Funérailles d'une personne indigente à Aix-en-Provence le 7 avril. Photo Clement Mahoudeau. AFP
Face à l'impossibilité de se rendre au chevet des patients dont le pronostic vital est engagé, un collectif de personnalités civiles appelle le gouvernement à imaginer des espaces pour dire au revoir à ses proches.
Tribune. Nous sommes inquiets pour nos proches, pour l’avenir, pour nous-mêmes. Nous sommes des citoyennes et des citoyens ordinaires, de diverses professions, de différentes régions. Nous savons les personnels hospitaliers surchargés. Nous savons l’urgence par laquelle sont acculé·es les professionnel·les de santé et les aidant·es. Nous les remercions grandement de leur courage. Nous sommes également certain·es de leur désarroi face à la mort, à la douleur d’autrui. Il va de soi que nous comprenons la nécessité de protéger les soignants et nous-mêmes, et nous comprenons les mesures de restriction des visites.
La visite aux proches gravement souffrants est un besoin vital. Privés de ce droit élémentaire, de nombreuses familles, des conjoint·es, vivent le même traumatisme. Aujourd’hui, c’est l’ensemble des patient·es, dont certain·es sont jeunes, parents, en phase aiguë ou terminale, qui ne peuvent être accompagné·es dignement à l’aube de leur mort. Nous sommes horrifié·es à l’idée que des personnes n’aient pu dire adieu à leurs proches ou lorsque nous apprenons que les ancien·nes décèdent seul·es dans les Ehpad, dans les hôpitaux, loin de leurs enfants, de leurs petits-enfants. L’idée ne pas revoir des personnes chères, qu’elles soient souffrantes ou agonisantes, est terriblement anxiogène. Nous imaginons la terrible angoisse de celle ou de celui qui meurt séparé·e de ses proches.

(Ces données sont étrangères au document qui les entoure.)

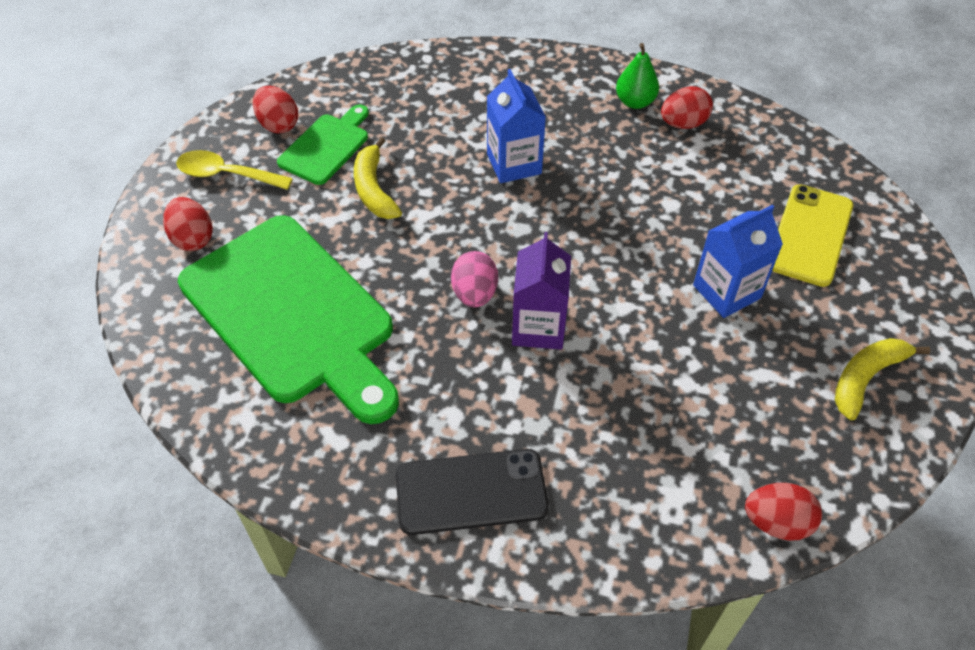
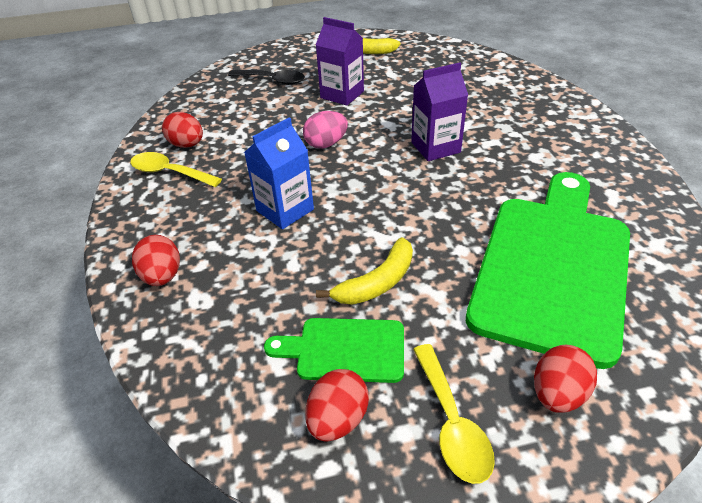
camera: 115 degrees left, 10 degrees down
(471, 492) = (572, 133): black phone -> none
(474, 294) = (435, 182): pink egg -> pink egg (326, 144)
(635, 102) = (169, 173): green pear -> yellow spoon
(726, 292) = (342, 95): blue carton -> purple carton
(776, 522) = (473, 55): red egg -> red egg (162, 276)
(810, 235) = (272, 80): yellow phone -> black spoon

Les cérémonies de deuil, les adieux aux agonisant·es, les rituels funéraires existent dans toutes les cultures humaines. Dans les réponses gouvernementales à cette pandémie, ces rites, ces moments fondamentaux ne sont pas respectés. Le «protocole funéraire» qui s’y substitue aujourd’hui laissera des traces, des blessures profondes qui perdureront. Le gouvernement emploie le terme «résilience» pour qualifier le programme de lutte contre l’épidémie. N’oublions pas la signification de ce mot. Aucune épreuve ne devrait nous mener à résilier notre humanité.